#### What you need to do
Write out the entries below exactly as they stand. Skip every image.

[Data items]
BEGIN

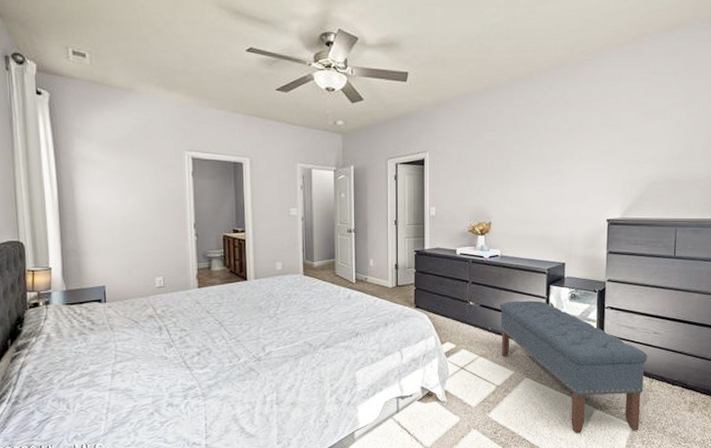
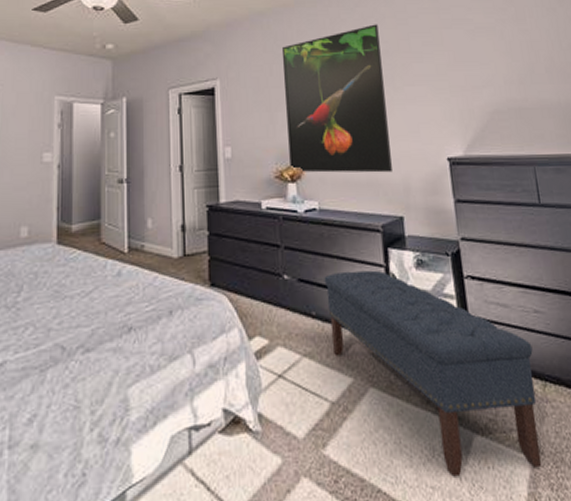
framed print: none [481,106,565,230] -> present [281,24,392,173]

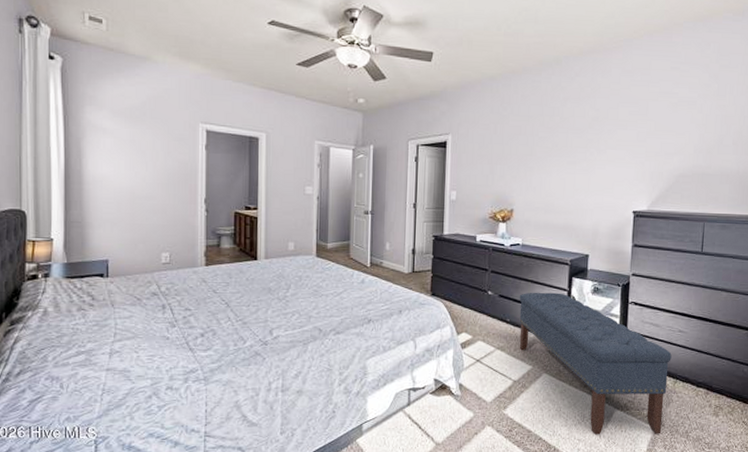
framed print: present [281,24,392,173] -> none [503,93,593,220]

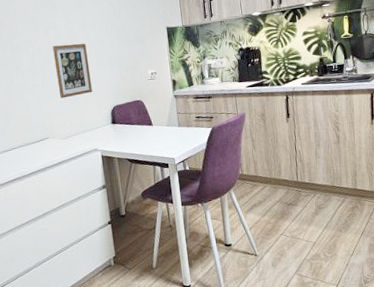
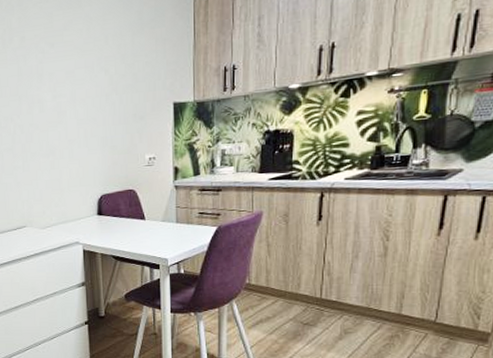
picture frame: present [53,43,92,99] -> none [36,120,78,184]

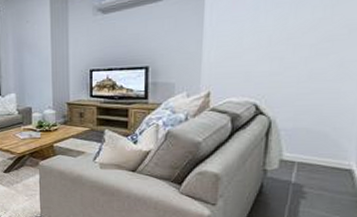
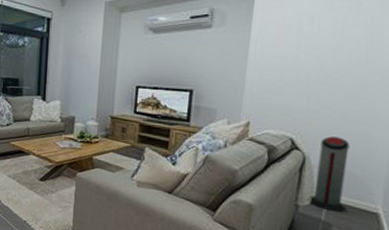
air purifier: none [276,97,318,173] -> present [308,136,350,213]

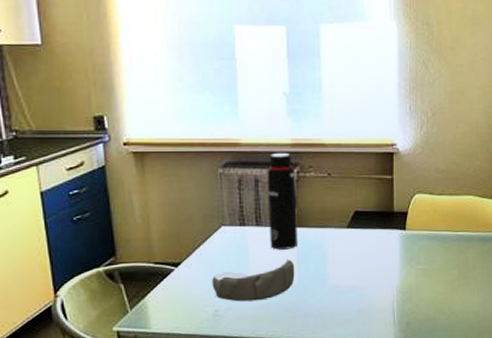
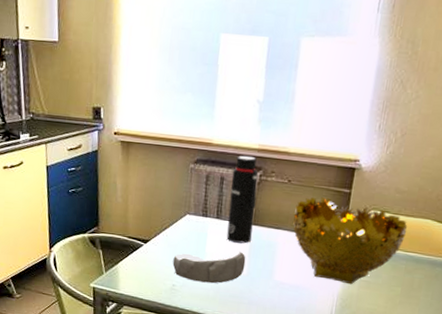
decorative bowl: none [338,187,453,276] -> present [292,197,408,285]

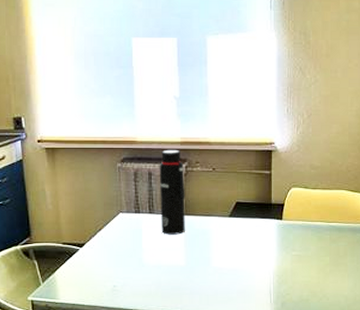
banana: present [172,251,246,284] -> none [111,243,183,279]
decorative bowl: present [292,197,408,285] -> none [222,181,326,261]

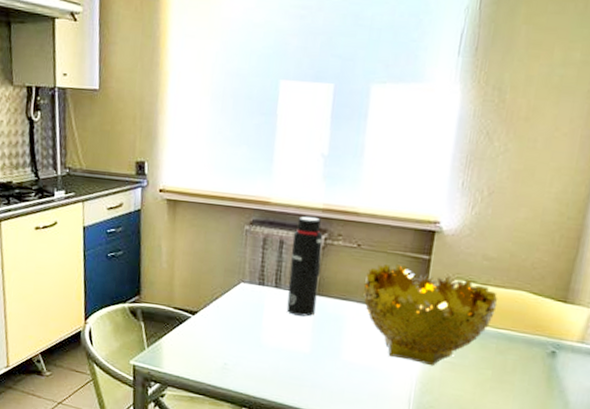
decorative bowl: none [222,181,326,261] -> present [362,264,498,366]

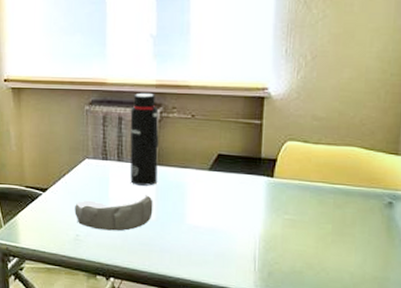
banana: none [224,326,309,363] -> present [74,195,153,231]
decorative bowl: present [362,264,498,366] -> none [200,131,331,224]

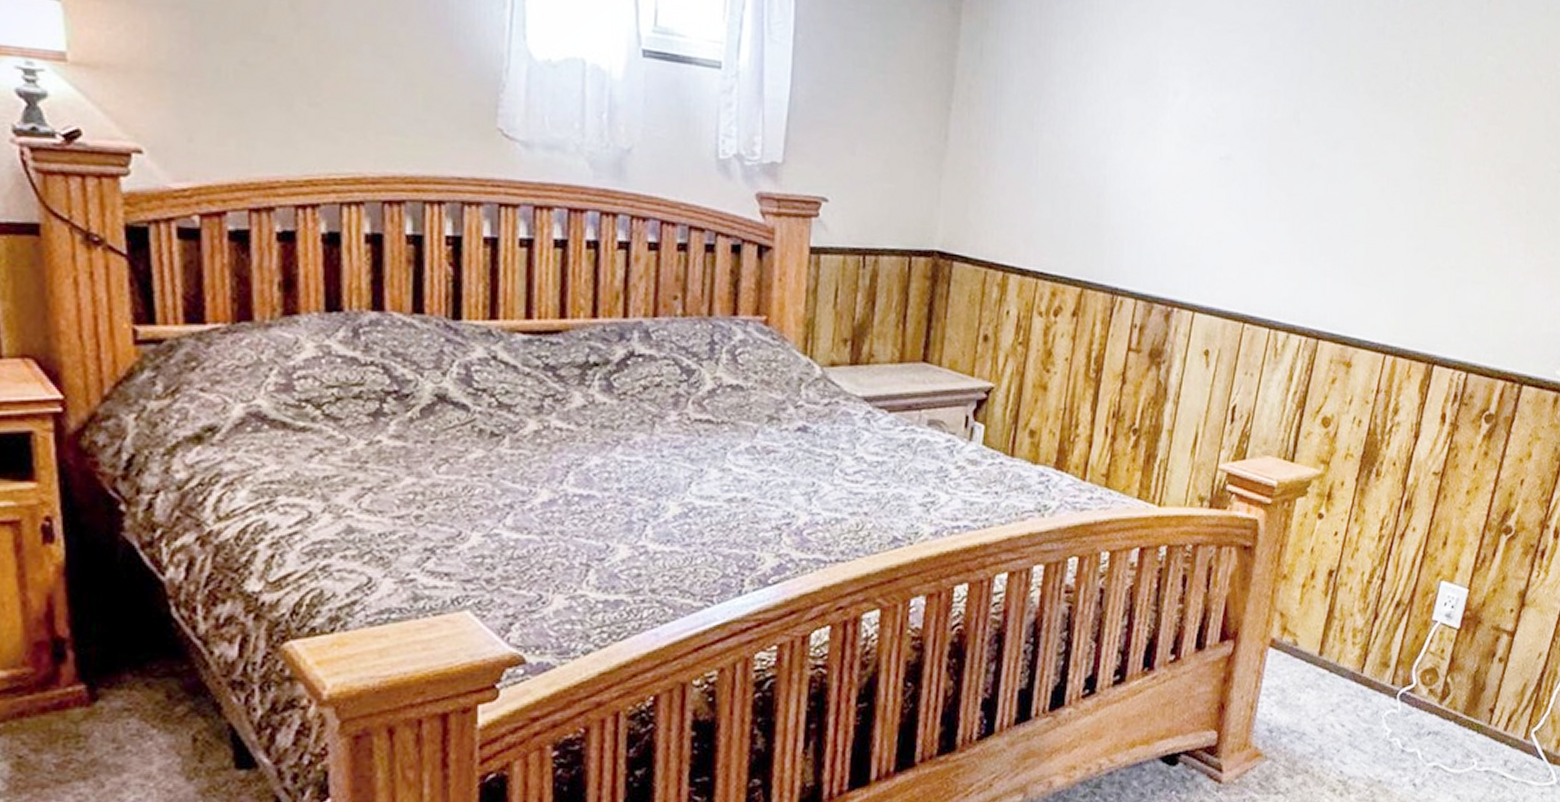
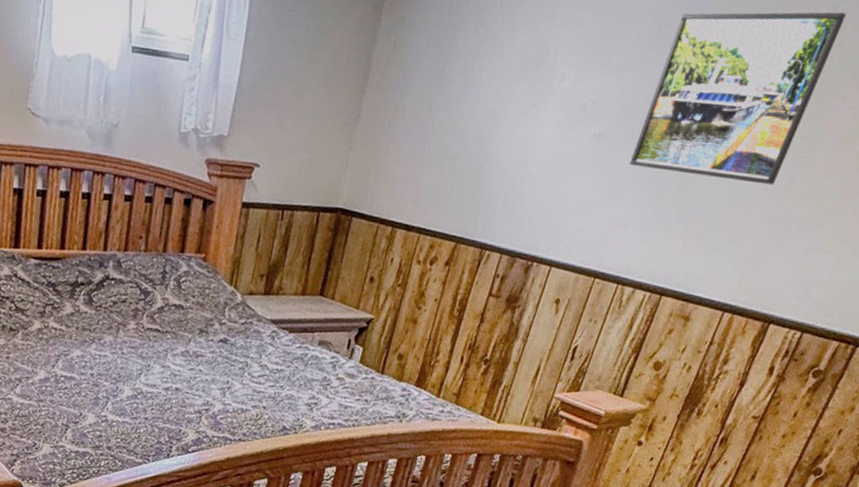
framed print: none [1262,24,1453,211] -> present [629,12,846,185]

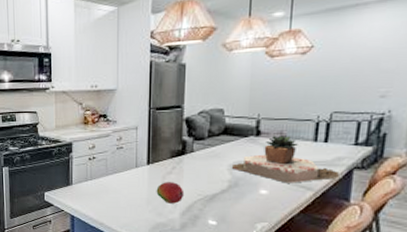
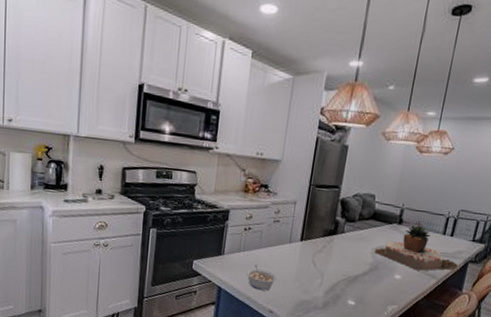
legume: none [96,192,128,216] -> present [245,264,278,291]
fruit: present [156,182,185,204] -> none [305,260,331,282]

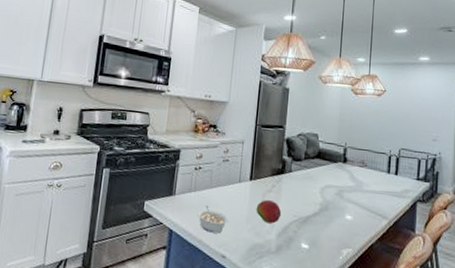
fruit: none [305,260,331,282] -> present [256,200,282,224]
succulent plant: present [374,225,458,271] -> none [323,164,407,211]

END

#### Task response
framed print: none [481,106,565,230] -> present [281,24,392,173]

framed print: present [281,24,392,173] -> none [503,93,593,220]

picture frame: present [53,43,92,99] -> none [36,120,78,184]

air purifier: none [276,97,318,173] -> present [308,136,350,213]

decorative bowl: none [338,187,453,276] -> present [292,197,408,285]

banana: present [172,251,246,284] -> none [111,243,183,279]
decorative bowl: present [292,197,408,285] -> none [222,181,326,261]

decorative bowl: none [222,181,326,261] -> present [362,264,498,366]

banana: none [224,326,309,363] -> present [74,195,153,231]
decorative bowl: present [362,264,498,366] -> none [200,131,331,224]

framed print: none [1262,24,1453,211] -> present [629,12,846,185]

legume: none [96,192,128,216] -> present [245,264,278,291]
fruit: present [156,182,185,204] -> none [305,260,331,282]

fruit: none [305,260,331,282] -> present [256,200,282,224]
succulent plant: present [374,225,458,271] -> none [323,164,407,211]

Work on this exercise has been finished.